# Why has my birds started freaking out?



## Standfree1987 (Aug 21, 2012)

Ok so today is day 14 of having two cockatiels, and the last few days I've been getting really down heartened and worried about my tiels, after a week in they seemed to be growing towards me, they were coming on my arm, making little tunes, and generally seemed at ease, the last few days I have no idea what's happened they both seem really on edge, especially Sally, but generally they both set each other off, I'm unsure where it's came from, I managed to take this video of them, Sally does this quite often in the last few days, there is nothing going on around her but she starts freaking out, hissing and spreads her wings like that and usually eventually flutters around the room then back... Watch the clip and let me know what you think, there is absolutely nothing going on in the room at the time, no strange noises as far as I can tell, I've noticed her do this a few times now.

Really worried despite all my efforts and research these birds are proving to be very stubborn, and very very nervy.. Despite me thinking last week they had properly settled.

Thanks in advance for any help

http://www.youtube.com/watch?v=qTgXWrRUED4&feature=youtube_gdata_player


----------



## Standfree1987 (Aug 21, 2012)

Here's another clip of her 

http://www.youtube.com/watch?v=PbpHxhdw8xI&feature=youtube_gdata_player


----------



## Loopy Lou (Jul 26, 2012)

Which one is the grey one? Because i'm pretty sure it's doing bat wings which i think is a male behaviour (if i'm wrong i'm sure someone will correct me :blush

Could there be a mirror or anything reflective in the cage for them to be scared of a reflection?

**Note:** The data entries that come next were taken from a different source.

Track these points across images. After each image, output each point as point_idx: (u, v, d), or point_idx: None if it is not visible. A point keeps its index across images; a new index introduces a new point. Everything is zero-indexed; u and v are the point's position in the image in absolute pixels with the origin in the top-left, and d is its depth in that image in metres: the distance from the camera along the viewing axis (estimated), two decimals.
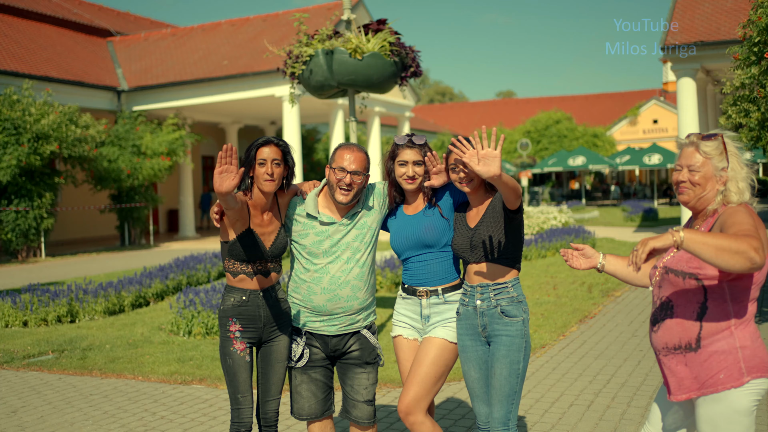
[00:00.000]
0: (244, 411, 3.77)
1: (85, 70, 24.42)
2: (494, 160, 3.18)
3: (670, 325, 2.93)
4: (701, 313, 2.86)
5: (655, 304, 3.03)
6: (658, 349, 3.00)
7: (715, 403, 2.82)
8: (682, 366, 2.90)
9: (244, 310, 3.76)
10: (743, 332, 2.85)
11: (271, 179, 3.68)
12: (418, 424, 3.69)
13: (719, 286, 2.83)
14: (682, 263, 2.88)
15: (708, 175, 2.93)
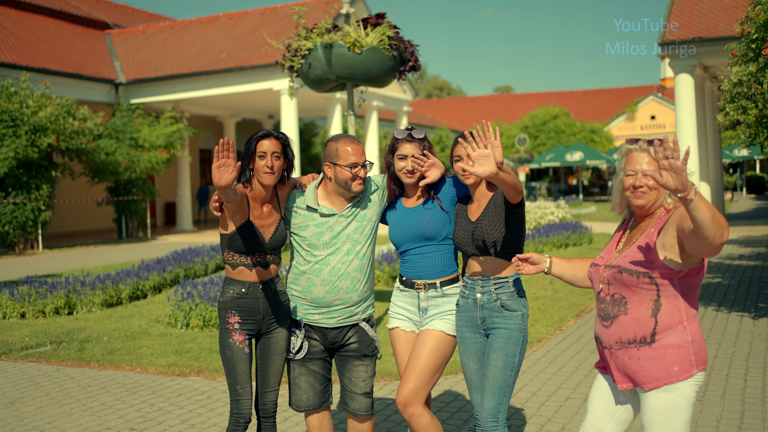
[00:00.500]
0: (243, 402, 3.79)
1: (82, 62, 24.38)
2: (488, 159, 3.19)
3: (625, 321, 3.04)
4: (656, 309, 2.98)
5: (605, 300, 3.12)
6: (609, 344, 3.10)
7: (668, 393, 2.96)
8: (635, 359, 3.01)
9: (244, 302, 3.78)
10: (693, 327, 3.00)
11: (270, 172, 3.69)
12: (417, 415, 3.72)
13: (671, 283, 2.96)
14: (636, 262, 3.00)
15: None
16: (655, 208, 3.10)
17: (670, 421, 2.97)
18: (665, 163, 2.66)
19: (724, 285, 11.02)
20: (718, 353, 7.03)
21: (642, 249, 3.02)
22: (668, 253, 2.95)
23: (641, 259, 2.99)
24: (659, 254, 2.96)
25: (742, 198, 41.03)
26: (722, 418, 5.22)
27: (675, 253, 2.94)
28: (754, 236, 18.55)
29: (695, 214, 2.67)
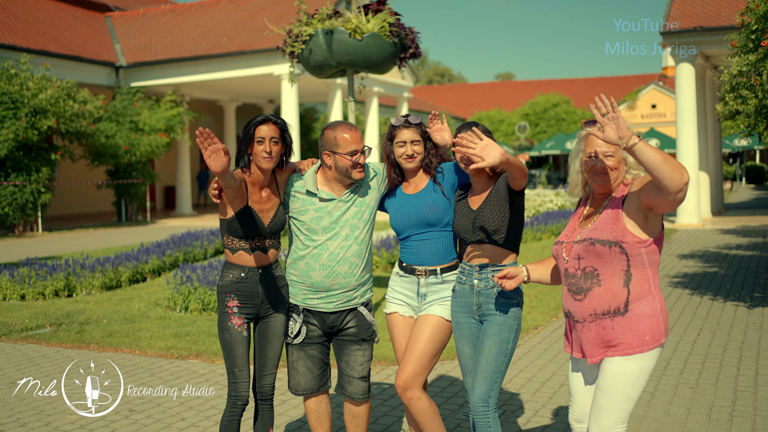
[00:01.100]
0: (241, 385, 3.84)
1: (83, 45, 24.33)
2: (492, 147, 3.25)
3: (599, 293, 3.13)
4: (627, 279, 3.10)
5: (575, 275, 3.20)
6: (583, 317, 3.18)
7: (636, 361, 3.09)
8: (609, 330, 3.11)
9: (243, 287, 3.83)
10: (660, 297, 3.16)
11: (269, 157, 3.73)
12: (416, 399, 3.77)
13: (638, 252, 3.07)
14: (606, 232, 3.10)
15: (619, 159, 3.18)
16: (613, 188, 3.21)
17: (631, 387, 3.11)
18: (604, 119, 2.85)
19: (720, 274, 11.07)
20: (712, 342, 7.09)
21: (610, 219, 3.12)
22: (634, 221, 3.08)
23: (612, 228, 3.10)
24: (626, 223, 3.09)
25: (741, 188, 41.08)
26: (714, 405, 5.29)
27: (640, 220, 3.07)
28: (751, 226, 18.60)
29: (644, 157, 2.81)
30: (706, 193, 21.17)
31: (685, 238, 16.22)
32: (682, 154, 19.32)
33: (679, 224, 19.13)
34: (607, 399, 3.13)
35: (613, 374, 3.12)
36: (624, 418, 3.15)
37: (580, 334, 3.23)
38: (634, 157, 2.88)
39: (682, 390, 5.66)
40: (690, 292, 9.68)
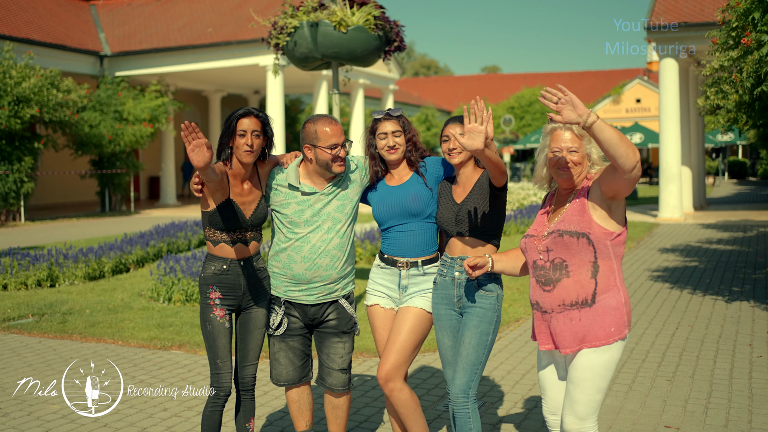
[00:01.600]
0: (223, 375, 3.88)
1: (67, 33, 24.16)
2: (479, 135, 3.28)
3: (567, 284, 3.21)
4: (594, 271, 3.18)
5: (544, 267, 3.28)
6: (551, 308, 3.26)
7: (603, 353, 3.19)
8: (576, 321, 3.20)
9: (224, 279, 3.86)
10: (624, 290, 3.25)
11: (250, 150, 3.75)
12: (397, 390, 3.83)
13: (604, 244, 3.17)
14: (574, 224, 3.18)
15: (583, 153, 3.27)
16: (578, 183, 3.29)
17: (600, 378, 3.21)
18: (560, 103, 2.94)
19: (700, 269, 11.20)
20: (690, 335, 7.19)
21: (577, 212, 3.21)
22: (599, 212, 3.17)
23: (579, 220, 3.19)
24: (592, 215, 3.18)
25: (723, 183, 41.42)
26: (690, 397, 5.37)
27: (605, 210, 3.17)
28: (732, 221, 18.78)
29: (602, 135, 2.90)
30: (689, 187, 21.34)
31: (667, 233, 16.36)
32: (665, 149, 19.47)
33: (661, 218, 19.28)
34: (580, 391, 3.22)
35: (584, 368, 3.21)
36: (596, 407, 3.25)
37: (549, 324, 3.30)
38: (592, 136, 2.96)
39: (659, 382, 5.74)
40: (670, 286, 9.79)
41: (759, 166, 45.00)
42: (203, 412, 3.90)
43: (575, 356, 3.24)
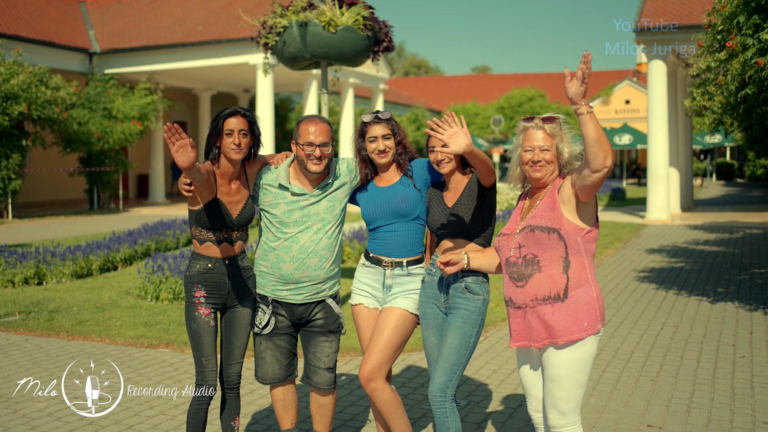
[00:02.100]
0: (208, 374, 3.90)
1: (56, 30, 24.07)
2: (461, 135, 3.33)
3: (540, 279, 3.27)
4: (566, 266, 3.25)
5: (516, 264, 3.34)
6: (524, 303, 3.31)
7: (578, 348, 3.24)
8: (549, 316, 3.25)
9: (209, 277, 3.88)
10: (596, 285, 3.32)
11: (238, 149, 3.78)
12: (379, 390, 3.85)
13: (575, 240, 3.23)
14: (545, 220, 3.25)
15: (555, 152, 3.34)
16: (550, 180, 3.37)
17: (579, 373, 3.26)
18: (578, 72, 3.02)
19: (686, 270, 11.28)
20: (674, 336, 7.25)
21: (548, 207, 3.28)
22: (569, 208, 3.23)
23: (550, 216, 3.26)
24: (563, 211, 3.24)
25: (711, 184, 41.65)
26: (673, 397, 5.43)
27: (574, 206, 3.23)
28: (719, 222, 18.90)
29: (584, 129, 3.00)
30: (676, 189, 21.45)
31: (654, 233, 16.46)
32: (653, 150, 19.57)
33: (648, 219, 19.38)
34: (560, 388, 3.28)
35: (561, 365, 3.26)
36: (578, 402, 3.31)
37: (522, 320, 3.35)
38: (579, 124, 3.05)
39: (643, 382, 5.79)
40: (656, 287, 9.86)
41: (746, 168, 45.27)
42: (188, 410, 3.92)
43: (550, 354, 3.28)
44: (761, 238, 15.32)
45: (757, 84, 6.92)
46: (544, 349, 3.32)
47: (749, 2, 6.90)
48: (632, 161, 50.36)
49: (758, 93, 7.33)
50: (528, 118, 3.42)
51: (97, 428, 4.87)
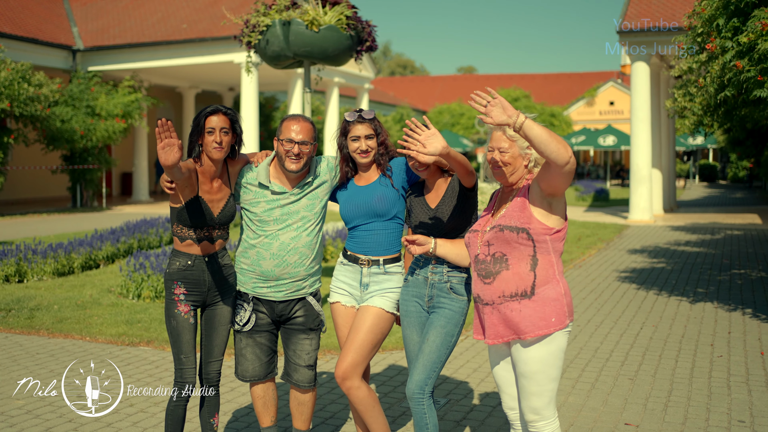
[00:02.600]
0: (186, 371, 3.90)
1: (39, 27, 23.91)
2: (436, 138, 3.40)
3: (507, 276, 3.32)
4: (533, 264, 3.30)
5: (485, 261, 3.38)
6: (491, 300, 3.36)
7: (548, 344, 3.29)
8: (517, 312, 3.29)
9: (189, 274, 3.88)
10: (564, 282, 3.37)
11: (219, 147, 3.80)
12: (354, 388, 3.87)
13: (544, 239, 3.29)
14: (514, 220, 3.30)
15: (516, 154, 3.38)
16: (515, 181, 3.43)
17: (550, 368, 3.32)
18: (489, 106, 3.08)
19: (666, 270, 11.36)
20: (654, 335, 7.31)
21: (518, 208, 3.33)
22: (539, 208, 3.28)
23: (519, 216, 3.31)
24: (533, 211, 3.29)
25: (694, 186, 41.95)
26: (651, 396, 5.48)
27: (545, 207, 3.28)
28: (700, 223, 19.05)
29: (531, 134, 3.03)
30: (659, 190, 21.60)
31: (636, 234, 16.57)
32: (636, 152, 19.70)
33: (631, 220, 19.51)
34: (533, 383, 3.32)
35: (532, 361, 3.31)
36: (552, 396, 3.36)
37: (489, 316, 3.39)
38: (523, 136, 3.09)
39: (621, 381, 5.84)
40: (636, 287, 9.93)
41: (729, 170, 45.64)
42: (167, 407, 3.92)
43: (520, 350, 3.32)
44: (742, 239, 15.46)
45: (736, 86, 6.99)
46: (515, 346, 3.35)
47: (728, 5, 6.98)
48: (616, 162, 50.62)
49: (737, 95, 7.40)
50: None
51: (76, 426, 4.86)
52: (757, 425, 4.89)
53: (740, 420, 4.98)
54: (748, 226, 18.35)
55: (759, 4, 6.88)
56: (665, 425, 4.89)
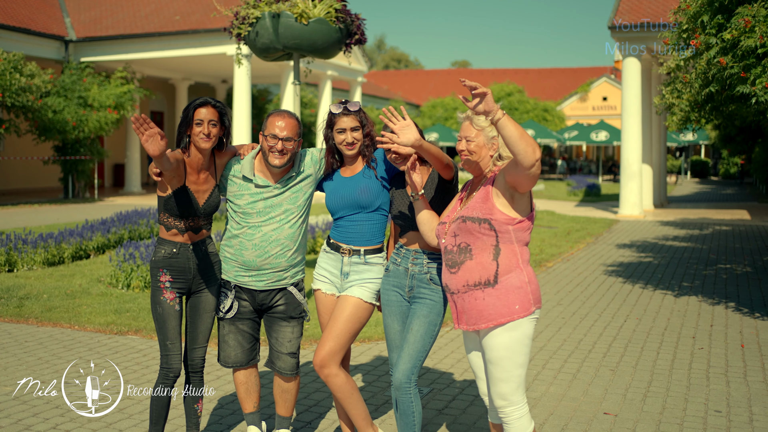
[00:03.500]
0: (172, 357, 3.97)
1: (31, 17, 23.86)
2: (410, 128, 3.48)
3: (471, 266, 3.41)
4: (496, 253, 3.38)
5: (452, 251, 3.48)
6: (457, 289, 3.46)
7: (512, 330, 3.37)
8: (480, 300, 3.39)
9: (174, 262, 3.95)
10: (528, 270, 3.45)
11: (207, 138, 3.87)
12: (332, 376, 3.95)
13: (506, 230, 3.37)
14: (477, 211, 3.39)
15: (481, 144, 3.48)
16: (482, 170, 3.52)
17: (516, 354, 3.40)
18: (474, 93, 3.15)
19: (654, 264, 11.46)
20: (637, 328, 7.40)
21: (481, 199, 3.42)
22: (503, 200, 3.36)
23: (481, 207, 3.40)
24: (495, 202, 3.38)
25: (686, 182, 42.11)
26: (630, 386, 5.57)
27: (508, 198, 3.36)
28: (690, 219, 19.17)
29: (504, 132, 3.12)
30: (649, 185, 21.69)
31: (625, 229, 16.67)
32: (626, 147, 19.80)
33: (621, 215, 19.61)
34: (500, 370, 3.41)
35: (498, 347, 3.39)
36: (520, 382, 3.43)
37: (457, 305, 3.50)
38: (498, 131, 3.17)
39: (602, 372, 5.93)
40: (623, 281, 10.03)
41: (721, 166, 45.82)
42: (152, 394, 3.99)
43: (486, 337, 3.41)
44: (729, 235, 15.58)
45: (720, 82, 7.07)
46: (482, 334, 3.44)
47: (713, 2, 7.06)
48: (608, 158, 50.77)
49: (722, 91, 7.48)
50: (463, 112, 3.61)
51: (63, 411, 4.92)
52: (733, 415, 4.98)
53: (717, 410, 5.07)
54: (736, 221, 18.49)
55: (743, 1, 6.97)
56: (643, 414, 4.98)
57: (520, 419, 3.43)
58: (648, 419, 4.89)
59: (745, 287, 9.64)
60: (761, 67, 6.58)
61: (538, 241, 13.62)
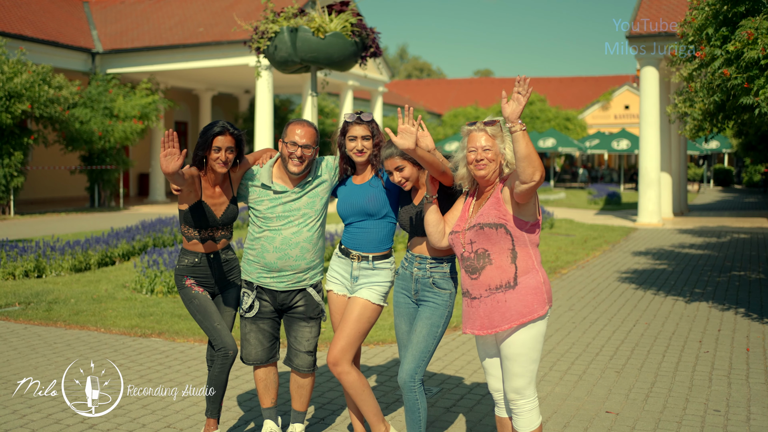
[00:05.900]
0: (224, 335, 4.27)
1: (59, 30, 24.43)
2: (410, 135, 3.68)
3: (491, 270, 3.62)
4: (513, 256, 3.60)
5: (470, 258, 3.68)
6: (479, 294, 3.65)
7: (530, 329, 3.61)
8: (503, 303, 3.59)
9: (197, 270, 4.29)
10: (542, 271, 3.64)
11: (224, 165, 4.18)
12: (345, 373, 4.20)
13: (520, 233, 3.59)
14: (491, 217, 3.60)
15: (497, 152, 3.68)
16: (494, 179, 3.72)
17: (532, 351, 3.64)
18: (516, 94, 3.36)
19: (668, 271, 11.59)
20: (645, 332, 7.57)
21: (494, 205, 3.63)
22: (513, 206, 3.58)
23: (496, 213, 3.61)
24: (507, 208, 3.59)
25: (708, 190, 41.92)
26: (634, 387, 5.75)
27: (514, 203, 3.57)
28: (708, 227, 19.20)
29: (516, 146, 3.34)
30: (668, 193, 21.70)
31: (643, 237, 16.77)
32: (645, 155, 19.89)
33: (639, 223, 19.69)
34: (516, 365, 3.64)
35: (516, 344, 3.62)
36: (532, 377, 3.68)
37: (477, 309, 3.69)
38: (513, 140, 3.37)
39: (608, 373, 6.12)
40: (635, 287, 10.17)
41: (744, 174, 45.53)
42: (211, 372, 4.31)
43: (507, 335, 3.62)
44: (747, 242, 15.63)
45: (724, 93, 7.25)
46: (501, 333, 3.65)
47: (718, 15, 7.24)
48: (630, 166, 50.64)
49: (726, 101, 7.65)
50: (471, 123, 3.79)
51: (62, 405, 5.19)
52: (731, 414, 5.15)
53: (716, 410, 5.24)
54: (755, 229, 18.50)
55: (746, 14, 7.14)
56: (644, 413, 5.16)
57: (530, 411, 3.68)
58: (648, 418, 5.08)
59: (756, 293, 9.76)
60: (764, 78, 6.76)
61: (554, 249, 13.78)
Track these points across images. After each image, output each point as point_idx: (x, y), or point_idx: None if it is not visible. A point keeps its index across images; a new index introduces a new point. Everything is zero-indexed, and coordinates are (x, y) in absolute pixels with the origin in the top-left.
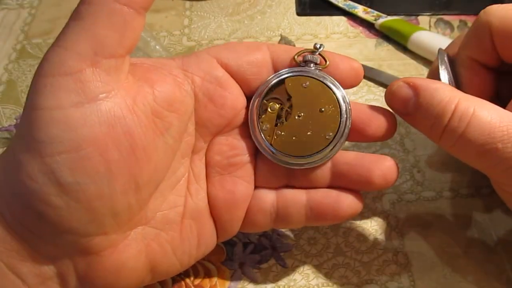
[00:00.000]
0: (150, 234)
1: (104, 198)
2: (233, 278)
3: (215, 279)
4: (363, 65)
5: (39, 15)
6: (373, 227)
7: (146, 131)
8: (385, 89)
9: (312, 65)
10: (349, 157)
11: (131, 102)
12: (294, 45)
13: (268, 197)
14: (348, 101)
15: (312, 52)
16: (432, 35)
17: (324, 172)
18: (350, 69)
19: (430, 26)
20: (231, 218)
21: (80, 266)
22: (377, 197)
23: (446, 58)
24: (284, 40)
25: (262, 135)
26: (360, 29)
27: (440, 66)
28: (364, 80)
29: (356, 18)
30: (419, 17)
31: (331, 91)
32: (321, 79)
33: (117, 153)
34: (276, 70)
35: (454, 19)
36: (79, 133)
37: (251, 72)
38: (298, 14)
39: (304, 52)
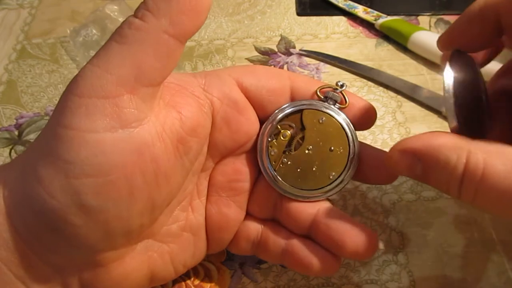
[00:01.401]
0: (153, 246)
1: (122, 220)
2: (233, 278)
3: (215, 279)
4: (363, 65)
5: (39, 15)
6: (373, 227)
7: (170, 157)
8: (385, 90)
9: (332, 102)
10: (331, 215)
11: (160, 129)
12: (294, 46)
13: (255, 227)
14: (358, 145)
15: (334, 89)
16: (432, 35)
17: (307, 218)
18: (365, 112)
19: (430, 26)
20: (221, 237)
21: (86, 277)
22: (377, 197)
23: (453, 59)
24: (284, 40)
25: (269, 159)
26: (360, 29)
27: (445, 73)
28: (364, 80)
29: (356, 18)
30: (419, 17)
31: (344, 132)
32: (338, 119)
33: (142, 179)
34: (293, 100)
35: (454, 19)
36: (109, 159)
37: (268, 100)
38: (298, 14)
39: (326, 88)
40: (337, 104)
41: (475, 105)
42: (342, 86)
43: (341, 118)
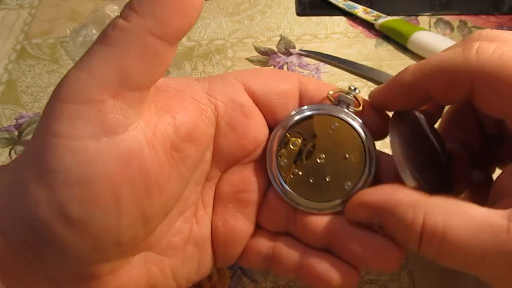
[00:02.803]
0: (152, 259)
1: (111, 231)
2: (233, 278)
3: (215, 279)
4: (363, 65)
5: (39, 15)
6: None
7: (162, 165)
8: None
9: (345, 106)
10: (352, 228)
11: (150, 135)
12: (294, 46)
13: (266, 241)
14: (375, 152)
15: (347, 92)
16: (432, 35)
17: (326, 231)
18: (378, 121)
19: (430, 26)
20: (228, 251)
21: None
22: None
23: (399, 124)
24: (284, 40)
25: (278, 170)
26: (360, 29)
27: (390, 136)
28: (364, 80)
29: (356, 18)
30: (419, 17)
31: (359, 138)
32: (352, 123)
33: (129, 189)
34: (301, 103)
35: (454, 19)
36: (92, 167)
37: (277, 103)
38: (298, 14)
39: (338, 92)
40: (350, 107)
41: (428, 160)
42: (355, 90)
43: (355, 122)
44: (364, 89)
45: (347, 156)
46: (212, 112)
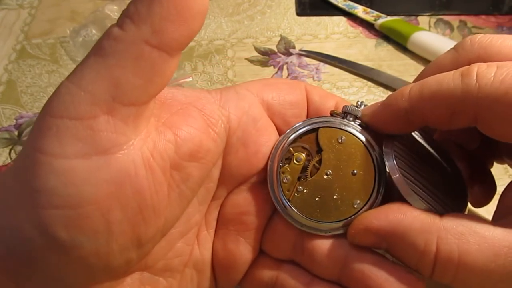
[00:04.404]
0: (148, 279)
1: (100, 256)
2: None
3: None
4: (362, 65)
5: (39, 15)
6: None
7: (160, 187)
8: (385, 90)
9: (352, 118)
10: (366, 259)
11: (147, 155)
12: (294, 46)
13: (270, 269)
14: (385, 167)
15: (356, 106)
16: (432, 35)
17: (337, 261)
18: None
19: (430, 26)
20: (228, 277)
21: None
22: None
23: (393, 146)
24: (284, 41)
25: (281, 188)
26: (360, 29)
27: (385, 157)
28: (363, 80)
29: (356, 18)
30: (419, 17)
31: (368, 153)
32: (360, 136)
33: (121, 214)
34: (307, 114)
35: (454, 19)
36: (80, 190)
37: (292, 114)
38: (298, 14)
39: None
40: (357, 120)
41: (433, 175)
42: (361, 105)
43: (363, 135)
44: (364, 89)
45: (356, 172)
46: (223, 126)
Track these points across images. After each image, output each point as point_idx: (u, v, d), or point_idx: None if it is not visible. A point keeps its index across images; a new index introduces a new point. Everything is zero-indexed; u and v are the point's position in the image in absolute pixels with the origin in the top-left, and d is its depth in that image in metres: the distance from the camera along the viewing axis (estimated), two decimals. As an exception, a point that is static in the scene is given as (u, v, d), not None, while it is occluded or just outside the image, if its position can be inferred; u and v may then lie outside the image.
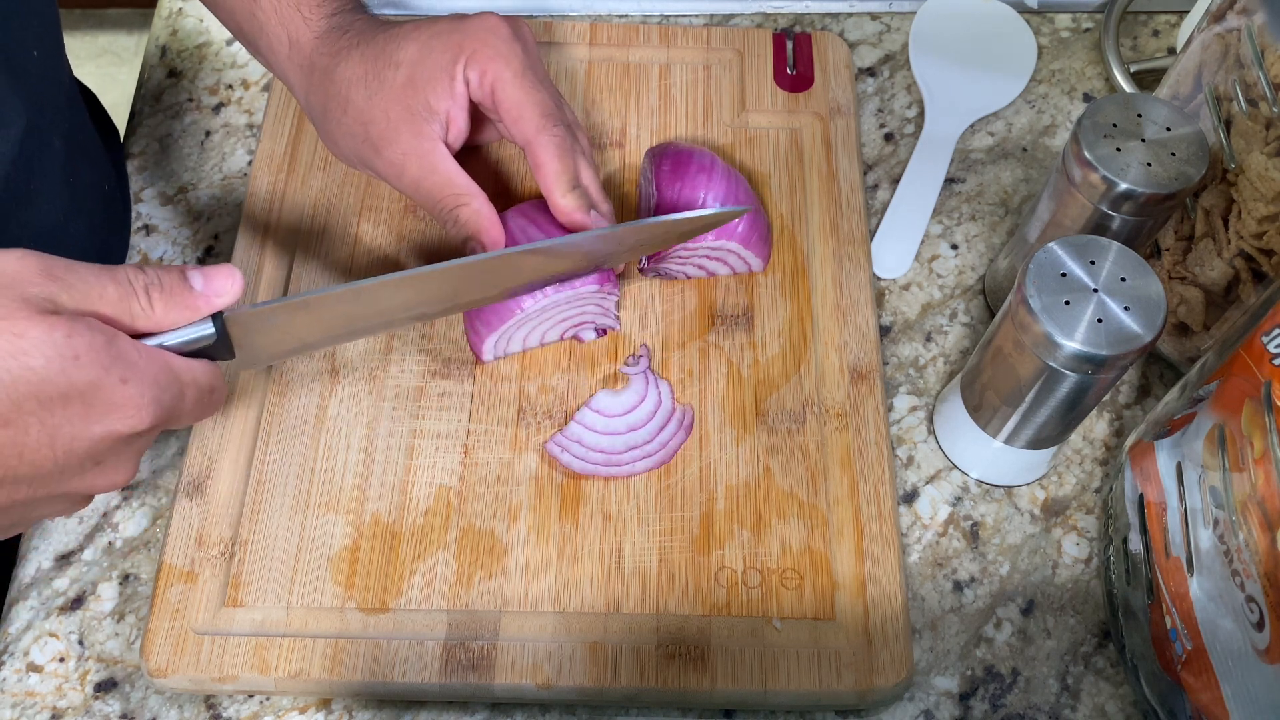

My budgies used to do something similar when i had two of them, they'd just suddenly take off around the room like mad. They were just playing though, having a little crazy time.


----------



## Standfree1987 (Aug 21, 2012)

I have already spoken on this site somewhere that the grey one was sold to me as a female, but has shown a few traits that I thought were male behaviours so this could be more evidence that she's a he lol

This is reassuring if it's just playful behaviours but she seems quite nervous and I thought this was why she was doing it, because she seems to be hissing at things which aren't there she also came to me quite easily right afterwards, then I started to think maybe her and squire had a fall out?


----------



## Loopy Lou (Jul 26, 2012)

Is s/he seeming scared at all when she gets back from her little fly-around? I'm sure more people will be along who know more than me


----------



## Bird Junky (Jul 24, 2012)

Hello I can't see any sort of behaviour that I haven't
seen hundreds of times before. Your birds have settled
in & now they know they can enjoy & make as much 
noise as they want What you need now is a bonding
post to read so you end up with happy owner & happy
well behaved birds.....B.J.
Click on bellow for bonding post.
http://talkcockatiels.com/showthread.php?t=31981


----------



## meaggiedear (Nov 20, 2011)

Loopy Lou said:


> Which one is the grey one? Because i'm pretty sure it's doing bat wings which i think is a male behaviour (if i'm wrong i'm sure someone will correct me :blush



It's not just a male behavior. BOTH sexes do it. 

And also. You bird acts just likes my Willow. She is doing the bat bird, which means she is claiming her terrority. Willow also hisses for absolutely no reason. lol. 

And when one bird starts flapping their wings (even slightly), it will set everyone else off and everyone will fly. I hate it, because in my house I'm chasing down four of them- But the noise gets them everytime.


----------



## Loopy Lou (Jul 26, 2012)

meaggiedear said:


> It's not just a male behavior. BOTH sexes do it.


Thanks, i shall remember this now :blush:


----------



## Standfree1987 (Aug 21, 2012)

Cheers for the advice, i need to stop thinking every little thing they do is a problem hah


----------